PAJAS EN EL VÁTER

El sonido de la meada de Carmen cayendo en el agua siguió sonando en mis oídos durante horas.
Desde entonces, cuando ella iba al váter, procuraba ir yo también, y si no había nadie, pegaba la oreja a la pared, ya que los servicios de hombres y mujeres quedaban tabique con tabique y se oía todo. Cuando tenía la suerte de llegar a tiempo, me corría oyendo el ruido de sus meadas e imaginando cómo el chorrito salía del coño, que yo imaginaba húmedo, fresco y muy rosado.
El segundo incidente con Carmen se produjo por culpa de una estufa.
En el despacho había dos estufas eléctricas. Una de ellas quedaba a un metro escaso de mi espalda, por lo que, cuando yo volvía a última hora de la tarde, la apagaba, ya que por su proximidad me resultaba muy molesta. Esto a Cristina, que era muy friolera, la disgustaba, y siempre se quejaba directa o indirectamente.

Un día le dijo a Carmen:
—Carmen, dile a ese —«ese» era la palabra que usaba habitualmente para referirse a mí— que vuelva a encender la estufa, que hace frío.

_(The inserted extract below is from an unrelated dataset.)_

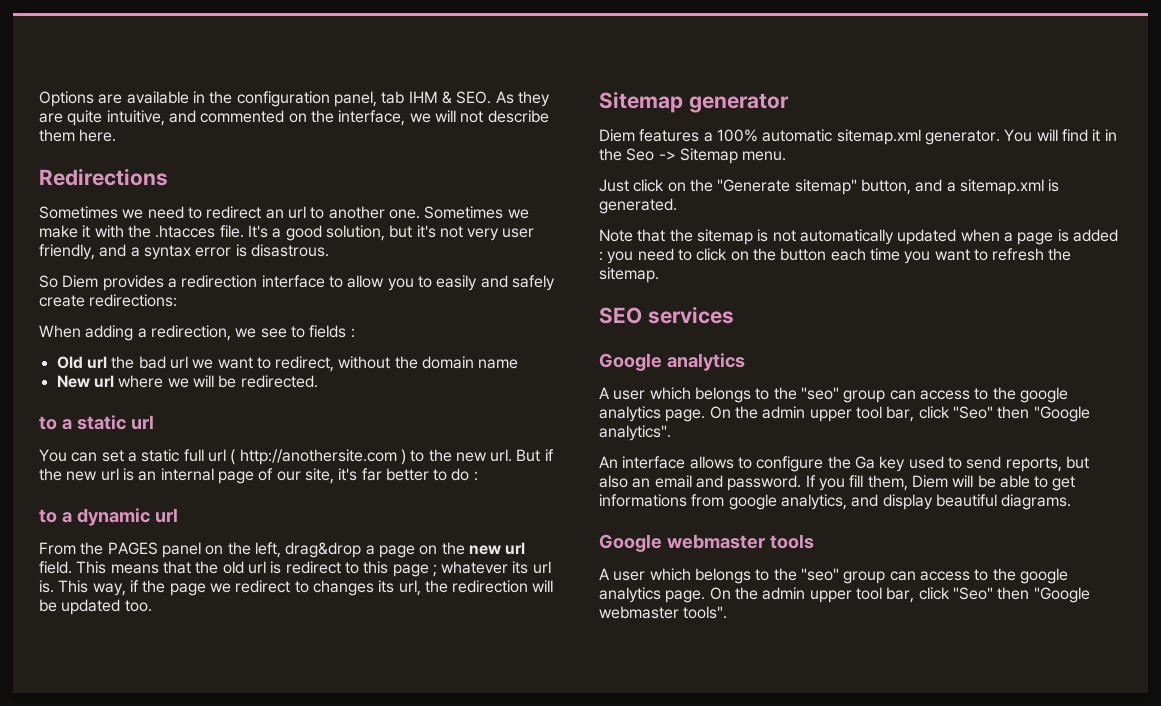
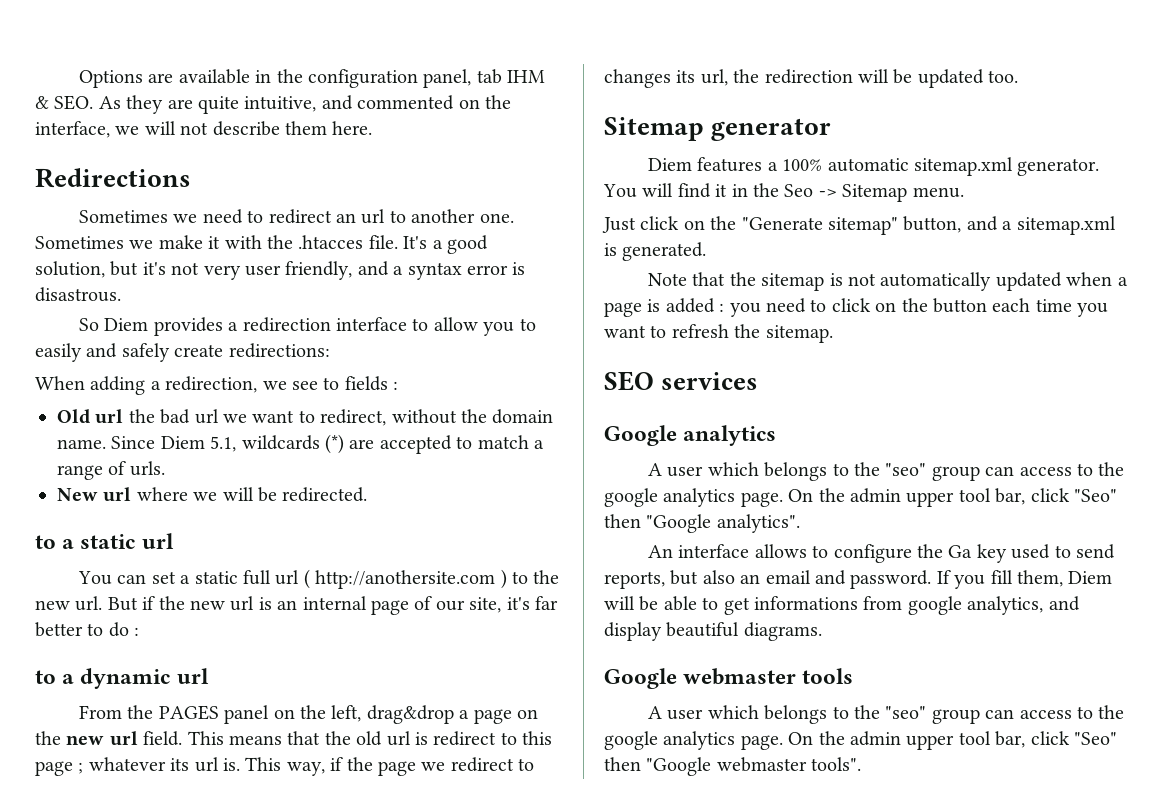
[478,359,519,369] name -> [57,434,544,454] [57,461,165,480] name. Since Diem 5.1, wildcards (*) are accepted to match a range of urls.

Carmen se giró y me dijo que encendiese otra vez la estufa y que fuese a buscarle un par de latas de cocacola a la máquina. Cuando se las traje me preguntó:
—¿Tienes calor?
Le expliqué que la cercanía de la estufa me agobiaba, porque además la tenían puesta a la máxima potencia.
—Eso lo vamos a solucionar.
Entonces me desabrochó el botón del pantalón, me bajo la cremallera y me metió una de las latas de cocacola dentro del calzoncillo, encima de la polla. Casi me da un pasmo de lo fría que estaba. Luego me llevó al rincón más apartado de la estufa y me mandó arrodillarme de cara a la pared. Cuando lo hice me separó el cuello de la camisa, por detrás, y me echó por la espalda todo el contenido de la segunda lata. El líquido estaba helado.
Me tuvo de rodillas hasta el momento de salir, casi dos horas, mientras ellas charlaban y se reían. Después, me entregó diez formularios y expedientes de los suyos para que se los hiciera aquella noche en casa. Cuando terminé pasaba de las tres de la madrugada. El pantalón estaba todo sucio de la cocacola, que me había bajado hasta las rodillas, pero me hice una paja sensacional pensando que aquel líquido era el chorrito de la meada de Carmen saliendo de su coño adorado, que aún tardaría unos meses en ver.